-- WORK INSTRUCTIONS --
1 – Condense the paragraph of the Melusine legend passage that begins "Isabella married twice" into a shorter version that retains its principal facts.
2 – Extend the passage on the Melusine legend, beginning after its final sentence.

-- QUOTED PASSAGE --

□ □ □ □ □ □ □

Isabella married twice and both her husbands belonged to families that believed they were connected to Melusine, the fairy woman who was beautiful, full of magic and full of mystery. The Angevins, who became known as the Plantagenets, told the story of an early Count Fulk who had a wife who had borne him four sons. Gossip was that she did not go to church that often and when she did refused to take communion. One Sunday her husband snatched her cloak away as she left and she flew out of the window carrying two of the children with her. The two boys behind carried her demonic blood and so the story of the Devil’s Brood began. King John was descended from her. And he certainly was the least pious of kings, complaining about the length of a sermon and not going to church that often himself.

□ □ □ □ □ □ □

(Saved entries)
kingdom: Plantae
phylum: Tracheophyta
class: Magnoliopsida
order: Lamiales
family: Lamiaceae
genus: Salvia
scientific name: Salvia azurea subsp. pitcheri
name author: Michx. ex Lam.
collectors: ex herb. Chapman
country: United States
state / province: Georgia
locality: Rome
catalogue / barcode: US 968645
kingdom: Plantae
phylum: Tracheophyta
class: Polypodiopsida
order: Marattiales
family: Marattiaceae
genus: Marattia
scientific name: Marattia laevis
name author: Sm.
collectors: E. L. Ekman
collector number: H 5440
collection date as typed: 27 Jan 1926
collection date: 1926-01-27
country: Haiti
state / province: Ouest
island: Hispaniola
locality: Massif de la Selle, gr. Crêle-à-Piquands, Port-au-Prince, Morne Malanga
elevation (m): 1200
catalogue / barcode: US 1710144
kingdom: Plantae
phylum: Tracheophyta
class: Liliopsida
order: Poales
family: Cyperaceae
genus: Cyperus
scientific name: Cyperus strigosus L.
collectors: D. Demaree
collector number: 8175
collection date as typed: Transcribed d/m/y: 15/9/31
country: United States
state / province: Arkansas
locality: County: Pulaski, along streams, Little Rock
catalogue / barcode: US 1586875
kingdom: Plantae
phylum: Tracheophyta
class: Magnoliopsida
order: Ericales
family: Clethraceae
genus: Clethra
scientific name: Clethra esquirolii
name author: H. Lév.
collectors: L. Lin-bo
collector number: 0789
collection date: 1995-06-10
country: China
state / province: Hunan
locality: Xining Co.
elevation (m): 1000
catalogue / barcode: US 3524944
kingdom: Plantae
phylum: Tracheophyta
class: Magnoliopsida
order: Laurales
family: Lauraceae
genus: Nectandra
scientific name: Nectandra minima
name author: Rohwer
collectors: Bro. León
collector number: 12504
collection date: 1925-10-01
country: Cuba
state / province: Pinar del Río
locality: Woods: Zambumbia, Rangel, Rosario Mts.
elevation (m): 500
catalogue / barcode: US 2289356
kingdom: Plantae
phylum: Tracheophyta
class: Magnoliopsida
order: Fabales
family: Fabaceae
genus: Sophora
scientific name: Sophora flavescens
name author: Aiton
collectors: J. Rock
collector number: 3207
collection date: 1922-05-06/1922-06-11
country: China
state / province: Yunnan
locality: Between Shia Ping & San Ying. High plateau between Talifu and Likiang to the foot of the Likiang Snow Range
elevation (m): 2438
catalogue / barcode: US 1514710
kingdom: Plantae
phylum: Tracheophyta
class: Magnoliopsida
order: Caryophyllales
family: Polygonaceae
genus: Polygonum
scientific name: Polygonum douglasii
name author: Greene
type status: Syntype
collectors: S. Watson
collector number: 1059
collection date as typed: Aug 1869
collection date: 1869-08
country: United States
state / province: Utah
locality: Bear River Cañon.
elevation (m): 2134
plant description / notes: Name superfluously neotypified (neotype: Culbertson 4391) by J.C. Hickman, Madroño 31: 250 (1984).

□ □ □ □ □ □ □

-- EXPECTED ANSWERS --
1 – Both of Isabella's husbands came from families that claimed descent from Melusine, a beautiful, magical and mysterious fairy woman. The Angevins, later called the Plantagenets, told of an early Count Fulk whose wife bore him four sons. She was said to attend church rarely and to refuse communion. One Sunday her husband snatched away her cloak, and she flew out of a window with two of the children. The two sons left behind carried her demonic blood, which began the story of the Devil's Brood. King John descended from her. He was notably the least pious of kings: he complained about the length of a sermon and seldom attended church.

2 –
Isabella’s second husband Hugh Lusignan believed that the castle they lived in had been built for them by Melusine with ‘a mouthful of water and two handfuls of stones’. She had rescued a Lusignan lost in a nearby forest full of lakes and streams, lurking there with a suspiciously dead uncle. She helped cover up any wrong doing and agreed to marry into the family. Children were born, some with strange defects but all loved. She asked never to be seen in her bath but her husband spied on her and betrayed her and there she was with her serpent tail or mermaid body. So she left, flying high over the castle lamenting and weeping.

Isabella heard the story of Melusine in the weaving room for this was a tale told as women spun both threads and tales of magic.